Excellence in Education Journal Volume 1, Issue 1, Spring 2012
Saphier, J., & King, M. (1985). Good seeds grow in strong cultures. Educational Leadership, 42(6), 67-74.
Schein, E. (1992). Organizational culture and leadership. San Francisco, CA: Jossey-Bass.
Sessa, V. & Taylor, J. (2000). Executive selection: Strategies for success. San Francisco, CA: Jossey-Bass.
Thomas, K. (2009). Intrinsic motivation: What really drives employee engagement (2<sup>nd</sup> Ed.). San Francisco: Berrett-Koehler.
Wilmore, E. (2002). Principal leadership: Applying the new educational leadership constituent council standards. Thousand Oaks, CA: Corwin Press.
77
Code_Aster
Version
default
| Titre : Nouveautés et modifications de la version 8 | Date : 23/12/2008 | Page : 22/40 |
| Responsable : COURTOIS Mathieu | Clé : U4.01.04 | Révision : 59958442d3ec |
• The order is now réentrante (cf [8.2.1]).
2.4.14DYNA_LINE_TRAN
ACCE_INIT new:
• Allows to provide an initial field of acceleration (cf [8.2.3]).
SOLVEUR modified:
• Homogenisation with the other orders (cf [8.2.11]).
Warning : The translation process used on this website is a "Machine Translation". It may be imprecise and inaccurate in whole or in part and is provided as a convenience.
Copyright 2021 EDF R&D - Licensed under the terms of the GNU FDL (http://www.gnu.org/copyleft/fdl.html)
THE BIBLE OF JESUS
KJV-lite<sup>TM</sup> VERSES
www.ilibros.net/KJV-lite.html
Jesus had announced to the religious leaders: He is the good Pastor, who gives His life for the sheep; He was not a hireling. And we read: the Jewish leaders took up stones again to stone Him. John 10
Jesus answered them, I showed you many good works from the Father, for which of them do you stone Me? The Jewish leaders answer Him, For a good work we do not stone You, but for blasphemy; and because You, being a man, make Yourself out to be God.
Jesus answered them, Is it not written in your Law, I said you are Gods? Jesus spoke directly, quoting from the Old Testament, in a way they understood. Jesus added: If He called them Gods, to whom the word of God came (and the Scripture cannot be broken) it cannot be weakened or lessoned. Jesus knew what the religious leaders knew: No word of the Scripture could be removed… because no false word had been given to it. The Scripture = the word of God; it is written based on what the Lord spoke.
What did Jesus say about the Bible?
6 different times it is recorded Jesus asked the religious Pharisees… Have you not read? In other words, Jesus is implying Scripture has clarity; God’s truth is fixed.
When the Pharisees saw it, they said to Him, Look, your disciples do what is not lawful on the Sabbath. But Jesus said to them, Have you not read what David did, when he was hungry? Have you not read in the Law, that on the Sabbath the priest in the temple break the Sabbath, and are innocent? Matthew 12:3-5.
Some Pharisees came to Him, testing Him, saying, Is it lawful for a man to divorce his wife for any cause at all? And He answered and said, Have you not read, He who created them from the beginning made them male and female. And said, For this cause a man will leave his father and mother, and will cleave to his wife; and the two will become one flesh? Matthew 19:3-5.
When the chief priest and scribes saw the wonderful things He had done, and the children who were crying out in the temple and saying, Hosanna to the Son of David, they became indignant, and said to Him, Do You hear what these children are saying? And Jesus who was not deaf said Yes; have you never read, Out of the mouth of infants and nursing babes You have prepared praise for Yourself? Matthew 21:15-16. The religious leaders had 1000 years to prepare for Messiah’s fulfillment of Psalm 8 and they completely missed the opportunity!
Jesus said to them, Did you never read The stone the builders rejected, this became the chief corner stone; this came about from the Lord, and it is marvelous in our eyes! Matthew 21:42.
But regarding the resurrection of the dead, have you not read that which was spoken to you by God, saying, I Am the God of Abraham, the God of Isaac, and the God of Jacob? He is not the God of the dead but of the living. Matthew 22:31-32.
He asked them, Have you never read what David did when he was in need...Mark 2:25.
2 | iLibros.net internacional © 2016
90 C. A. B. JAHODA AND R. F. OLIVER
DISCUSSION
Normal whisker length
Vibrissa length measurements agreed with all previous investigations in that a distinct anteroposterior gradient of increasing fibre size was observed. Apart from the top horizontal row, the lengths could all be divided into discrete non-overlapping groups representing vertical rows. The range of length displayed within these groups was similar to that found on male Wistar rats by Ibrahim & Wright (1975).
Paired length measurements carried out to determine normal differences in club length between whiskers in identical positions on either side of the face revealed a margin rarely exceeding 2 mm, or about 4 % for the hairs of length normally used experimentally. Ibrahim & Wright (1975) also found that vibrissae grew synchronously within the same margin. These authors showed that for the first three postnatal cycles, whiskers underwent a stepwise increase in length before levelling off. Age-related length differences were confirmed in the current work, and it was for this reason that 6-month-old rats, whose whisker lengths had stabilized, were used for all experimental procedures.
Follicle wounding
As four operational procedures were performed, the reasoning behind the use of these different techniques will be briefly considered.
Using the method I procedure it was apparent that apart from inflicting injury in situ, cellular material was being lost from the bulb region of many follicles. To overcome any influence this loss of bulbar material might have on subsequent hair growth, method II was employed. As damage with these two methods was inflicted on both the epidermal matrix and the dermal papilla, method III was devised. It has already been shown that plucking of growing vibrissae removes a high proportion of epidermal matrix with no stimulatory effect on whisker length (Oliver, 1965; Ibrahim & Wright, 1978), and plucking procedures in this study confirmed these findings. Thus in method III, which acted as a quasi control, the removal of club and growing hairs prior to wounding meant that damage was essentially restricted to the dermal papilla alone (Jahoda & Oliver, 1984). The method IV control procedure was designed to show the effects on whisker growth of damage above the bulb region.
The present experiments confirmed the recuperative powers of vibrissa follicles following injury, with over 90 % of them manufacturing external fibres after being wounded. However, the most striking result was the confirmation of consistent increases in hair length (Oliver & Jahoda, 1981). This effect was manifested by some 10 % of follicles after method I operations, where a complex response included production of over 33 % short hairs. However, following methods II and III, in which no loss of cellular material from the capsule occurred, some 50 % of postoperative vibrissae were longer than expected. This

[EXERCISE DIRECTIONS]
Copy all lines from the data above that contain the word "Francisco".

[ANSWER BOX]
Schein, E. (1992). Organizational culture and leadership. San Francisco, CA: Jossey-Bass.
Sessa, V. & Taylor, J. (2000). Executive selection: Strategies for success. San Francisco, CA: Jossey-Bass.
Thomas, K. (2009). Intrinsic motivation: What really drives employee engagement (2<sup>nd</sup> Ed.). San Francisco: Berrett-Koehler.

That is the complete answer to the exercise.